申请人进一步发现,即使细长夹片由高导电的材料例如铜制作,其在转换器中也被配置为使得控制FET的漏极和引脚框架端子之间流动的输入电流必须沿夹片的长度(包括颈部部分161)流动,并且流过该夹片的狭窄截面。申请人确定,在这样的转换器中,夹片通常在输入节点处添加600pH的电感和0.5mΩ的阻抗。
申请人通过将转换器的输入端子直接连接到引脚框架焊盘,由此消除源自转换器电路输入节点的与夹片关联的寄生效应,从而解决该问题。
这可以通过以下步骤来实现,例如:用漏极向下FET作为控制FET来构造转换器,并且将漏极端子直接放置在可附连到外部电路板的金属焊盘上,因此输入电流从Vin端子竖直并垂直流动到控制FET的漏极。这得到了几乎没有任何寄生电感或阻抗的电流路径。在控制管芯顶部上的开关节点夹片被设计为具有足够大的面积,从而将同步管芯漏极向下放置在控制管芯顶部上,使得电流继续垂直流过转换器堆叠。同步管芯的源极端子由第二夹片连接到地。该实施例经测试,将开关节点电压振铃的幅值和持续时间减小多于90%。
随后在关联附图的帮助下,将更详细描述本发明的该实施例和其他实施例。
附图说明
图1示出根据现有技术组装的同步降压转换器的截面图,其中大面积的同步FET管芯附连到引脚框架焊盘,并且小面积的控制FET管芯在其顶部上;该小面积的控制FET管芯由细长的夹片连接到引脚。
图2是在图1中示出的同步降压转换器的本申请人的电路图表示。
图3是描绘在如图2中示出的同步降压转换器的启动之后,以时间(以纳秒为单位)为函数的开关节点电压(以伏特为单位)的图。
图4显示以寄生输入电感(以皮亨为单位)为函数的同步降压转换器的开关节点电压振铃的幅值(以伏特为单位)。

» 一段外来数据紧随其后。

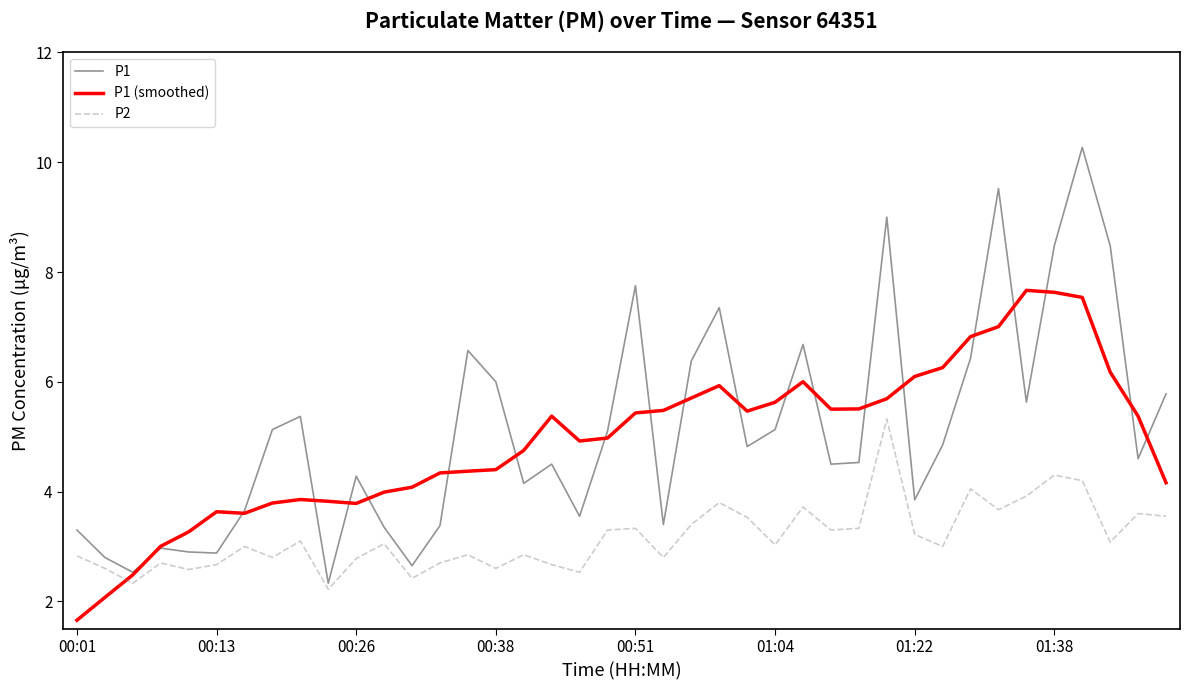

Which series has the widest spread of values?

P1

图5A、5B和5C显示根据本发明的实施例组装的同步降压转换器模块的结构。
图5A是穿过模块的透明包封的顶视图。
图5B是图5A的模块沿模块切割线的截面图。
图5C是图5A的模块沿垂直于图5B切割线的另一切割线的截面图。
图6是在图5A、5B和5C中示出的同步降压转换器的本申请人的电路图表示。
图7是描绘在如图5A、5B和5C中示出的同步降压转换器的启动之后,以时间(以纳秒为单位)为函数的开关节点电压(以伏特为单位)的图。
图8A、8B和8C显示根据本发明的另一实施例组装的同步降压转换器模块的结构。
图8A是穿过模块的透明包封的顶视图。
图8B是图8A的模块沿模块切割线的截面图。
图8C是图8A的模块沿垂直于图8B切割线的另一切割线的截面图。
图9A、9B和9C显示根据本发明的另一实施例组装的同步降压转换器模块的结构。
图9A是穿过模块的透明包封的顶视图。
图9B是图9A的模块沿模块切割线的截面图。
图9C是图9A的模块沿垂直于图9B切割线的另一切割线的截面图。
图10A、10B和10C显示根据本发明的又一实施例组装的同步降压转换器模块的结构。
图10A是穿过模块的透明包封的顶视图。
图10B是图10A的模块沿模块切割线的截面图。
图10C是图10A的模块沿垂直于图10B切割线的另一切割线的截面图。
具体实施方式
当如在图1中示出的示例同步降压转换器在操作时,已观察到,以时间为函数的开关节点电压VSW的启动如在图3中由仿真波形301描绘。以伏特为单位测量的开关节点电压VSW显示为时间(以纳秒为单位)的函数。如图3示出,电压在被阻尼至12V的最终稳定值之前,通过高达25V的快速偏移(excursion)而周期性地摆动。开关节点电压的这个所谓的振铃行为持续60ns和80ns之间。对于许多转换器应用,开关节点电压的该强烈且长期的振铃是不可接受的。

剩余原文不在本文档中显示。